At Leoforce, these principles are already baked into our platform. Our outcome-based recruiting solutions, powered by Ira, the Interactive Recruiting Agent, combine AI speed with human oversight to deliver high-quality candidates without bias.
Leoforce: AI Recruiting That’s Fair by Design
As a minority-owned company, we believe fairness and equity should never be optional. That’s why we engineered Leoforce to be bias-resistant from the ground up:
- Bias-Resistant by Design: We never use protected attributes like age, race, gender, or ethnicity in training or decision-making. Candidates are evaluated solely on skills, experience, and role relevance.
- Continuous Fairness Testing: Monthly A/B testing ensures consistent, unbiased outcomes and guards against model drift.
- Audit-Ready Infrastructure: Our systems are built to meet regulatory requirements and are certified by independent third parties.

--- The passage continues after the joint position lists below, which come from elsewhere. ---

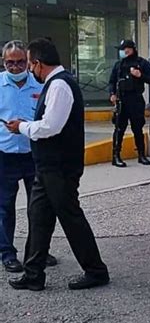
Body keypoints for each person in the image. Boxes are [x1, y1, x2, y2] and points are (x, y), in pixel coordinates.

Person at [6, 38, 109, 291]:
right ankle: (33, 274)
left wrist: (22, 127)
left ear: (39, 64)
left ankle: (96, 271)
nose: (29, 70)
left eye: (30, 64)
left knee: (71, 217)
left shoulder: (60, 86)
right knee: (38, 217)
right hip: (47, 166)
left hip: (60, 168)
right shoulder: (55, 84)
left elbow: (51, 126)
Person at [0, 40, 57, 273]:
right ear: (4, 62)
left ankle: (37, 251)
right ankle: (7, 253)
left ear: (29, 61)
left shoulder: (40, 83)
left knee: (39, 207)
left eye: (20, 62)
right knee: (4, 207)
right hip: (4, 155)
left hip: (33, 154)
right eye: (9, 63)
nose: (15, 67)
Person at [109, 39, 150, 167]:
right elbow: (112, 81)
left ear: (132, 49)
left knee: (137, 128)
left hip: (135, 99)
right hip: (121, 100)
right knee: (119, 128)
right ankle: (116, 156)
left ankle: (141, 155)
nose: (124, 51)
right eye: (122, 49)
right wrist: (112, 94)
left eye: (126, 49)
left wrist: (140, 75)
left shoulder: (141, 63)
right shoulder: (118, 65)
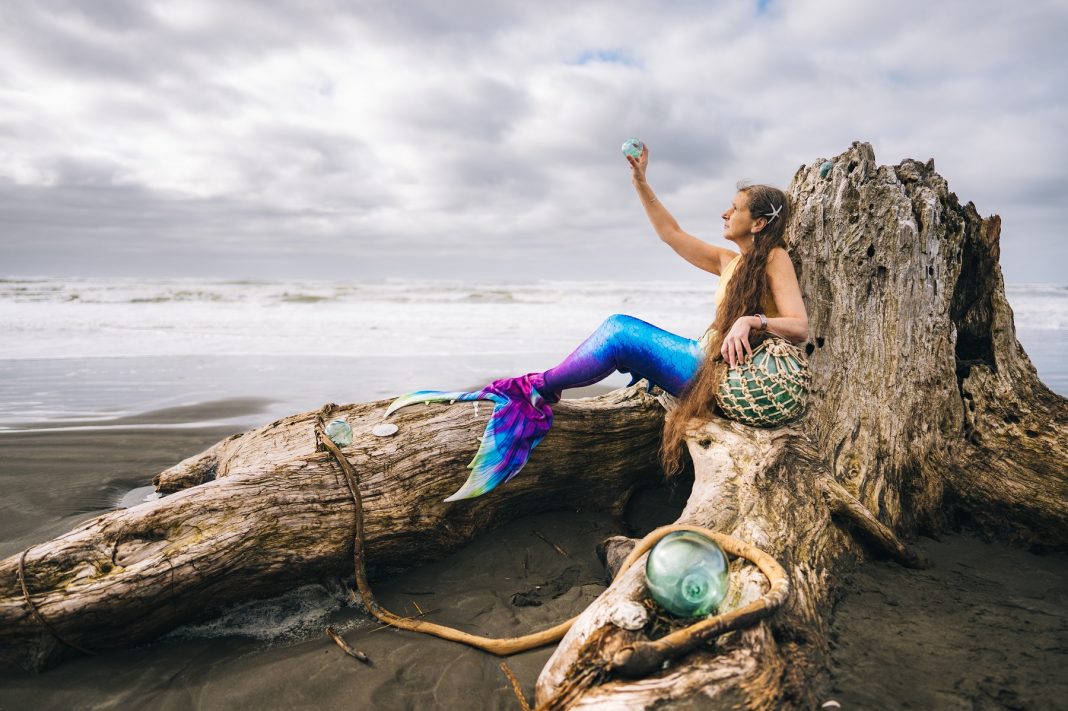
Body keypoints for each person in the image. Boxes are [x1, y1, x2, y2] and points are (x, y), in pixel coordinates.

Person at [386, 143, 809, 501]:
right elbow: (670, 233)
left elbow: (799, 326)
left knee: (620, 331)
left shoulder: (774, 258)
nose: (723, 213)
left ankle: (534, 391)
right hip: (705, 362)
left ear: (758, 223)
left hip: (725, 379)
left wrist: (752, 322)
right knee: (628, 342)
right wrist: (642, 183)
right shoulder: (727, 262)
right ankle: (538, 389)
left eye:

Certified Fairness at Scale
Leoforce has undergone a formal third-party bias audit, with results confirming that our candidate outputs are unbiased and fully compliant with the New York City Council AI Bias Law (File Int 1894-2020 Version-A).
With this certification, our customers benefit from:
- Bias-free sourcing at scale
- Fair candidate evaluations without manual intervention
- Confidence in compliance across multiple jurisdictions
[Download Our Bias Audit Report] to see our full compliance with NYC’s AI Bias Law.
The Bottom Line
AI in recruiting is no longer just about efficiency. It’s about fairness, compliance, and trust. Federal policy is pushing companies to innovate faster, while states are demanding stronger safeguards against bias.
At Leoforce, we believe fairness isn’t a feature—it’s a foundation. Our certified, bias-resistant AI helps HR leaders hire faster, better, and more fairly so they can scale confidently in an evolving regulatory landscape.